Regex for unicode characters by code point

Engelberg / instaparse

Eclipse Public License 1.0

2.74k stars 149 forks source link

Regex for unicode characters by code point #218

Closed getify closed 1 year ago

getify commented 1 year ago

I've been using a helpful web tool that utilized a Clojurescript port of instaparse. Their web tool lets me author/test productions in a browser web page (which I've found very convenient, especially when collaborating with others).

Unfortunately, I'm having a problem with some regex needs. I was using a syntax I believe to be valid for Clojure/Java regexes, specifically for specifying unicode characters by code point.

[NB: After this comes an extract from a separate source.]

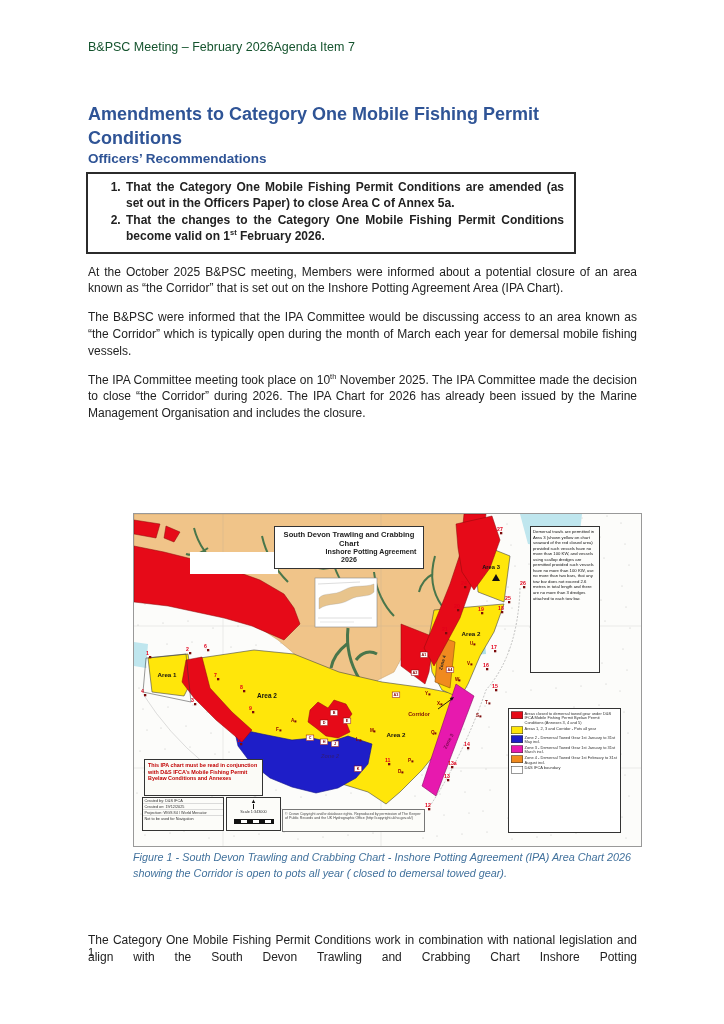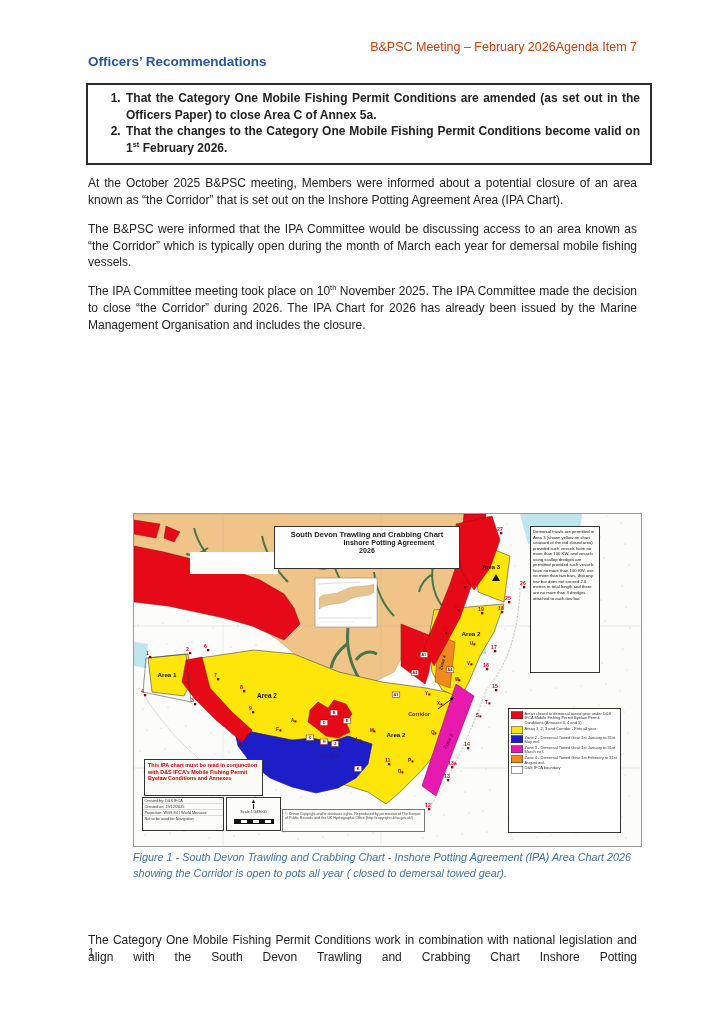"B&PSC Meeting – February 2026" .hdr { color: #c2410c -> #14532d; justify-content: flex-end -> flex-start }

Details of my issue are here: https://github.com/mdkrajnak/ebnftest/issues/1

I wanted to cross-post here in case you might share some insight (or any links you may have) into what specific regex syntax I need to use? Thank you.

Engelberg commented 1 year ago

On Clojure, instaparse is using Java regexes. I'm less familiar with the Clojurescript port, but it wouldn't surprise me if the Clojurescript port uses whatever regexes are supported by Javascript, specifically whatever is supported by the Google Closure compiler utilized by clojurescript.

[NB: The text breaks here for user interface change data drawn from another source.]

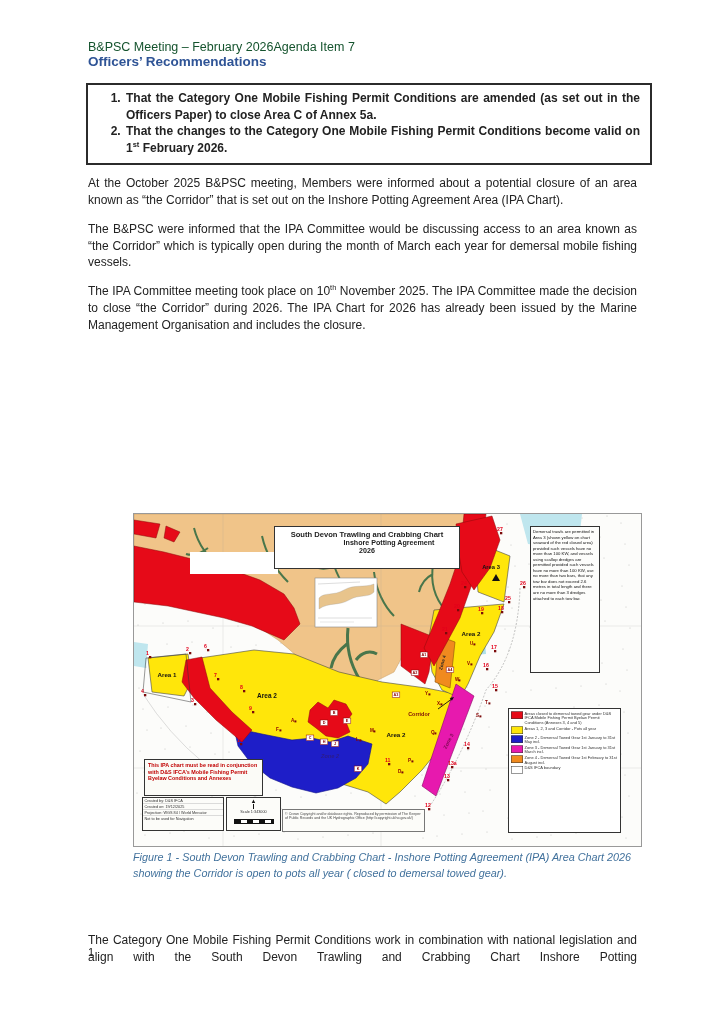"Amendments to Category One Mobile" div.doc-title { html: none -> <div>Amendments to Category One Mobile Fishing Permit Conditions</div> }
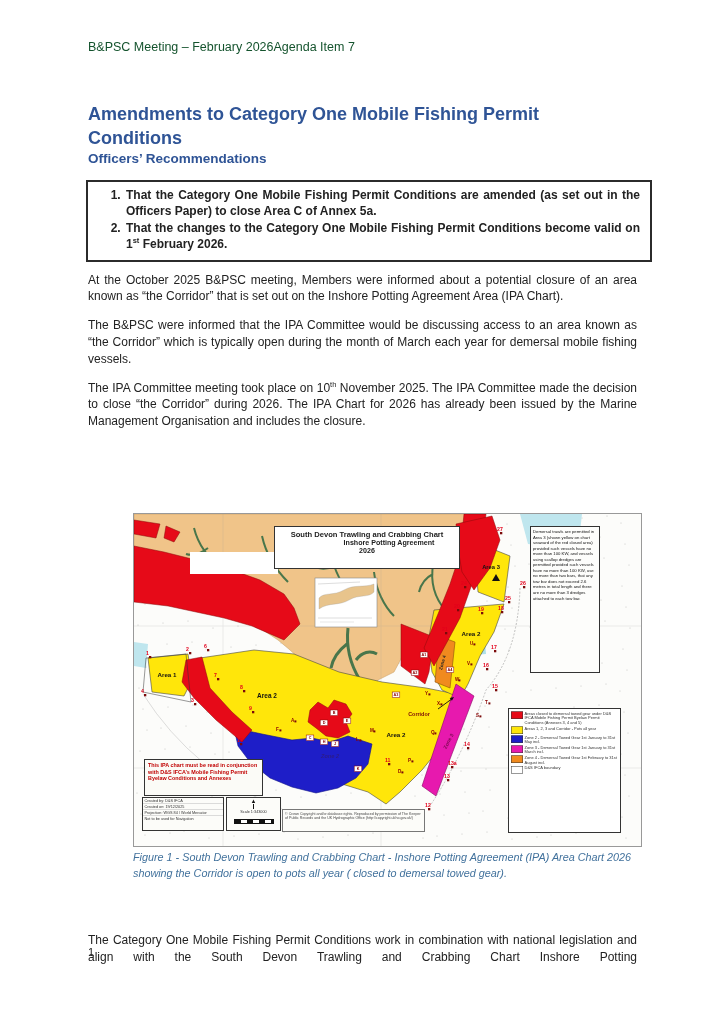"That the Category One Mobile" .rec-box { margin-top: 14px -> 6px; width: 566px -> 490px }
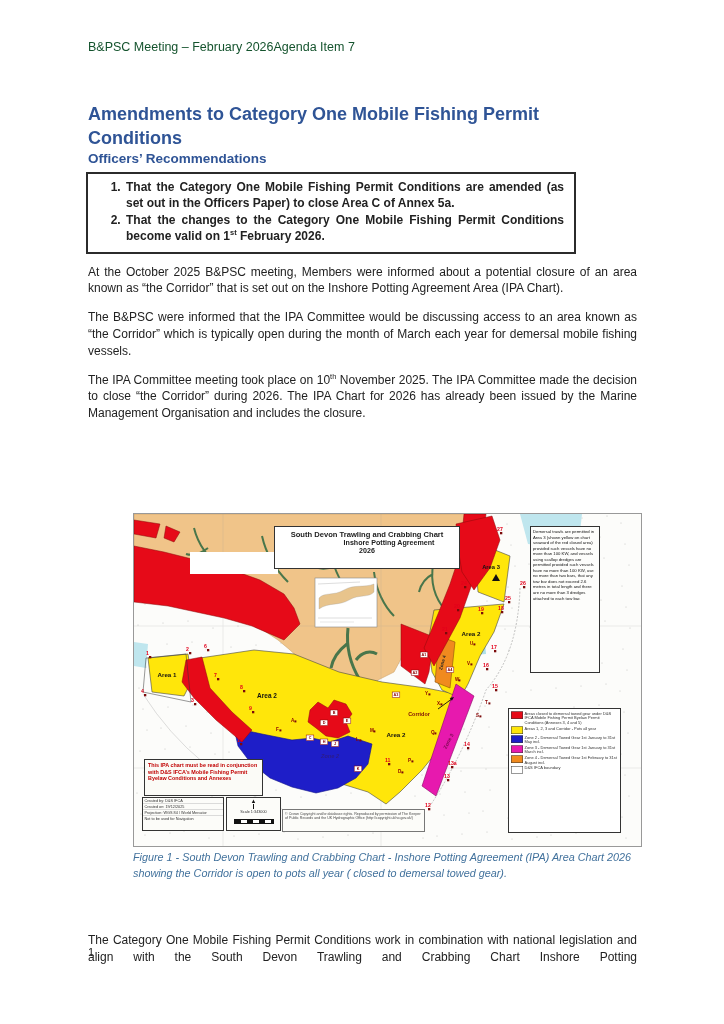"South Devon Trawling and Crabbing" .map-title { width: 186px -> 150px }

getify commented 1 year ago

Thank you. That should have been obvious to me, but I hadn't thought to check.

I just did a search through the minified bundle on that web tool that is the port of instaparse, and its usages of JS RegExp indeed do not seem to be passing the unicode flag. So I think that explains my issue.

Not sure what I'll be able to do to work around this. But appreciate the pointer.

Just curious: does Clojure or Instaparse have any facility that could be used to force the underlying regex to be unicode aware? I suppose, as you mentioned, that it's entirely up to the compiler (google closure).

Engelberg commented 1 year ago

I can't think of anything beyond whatever clojurescript does.

getify commented 1 year ago

I worked around my issue by not using a regex and just including the string literal characters in my productions.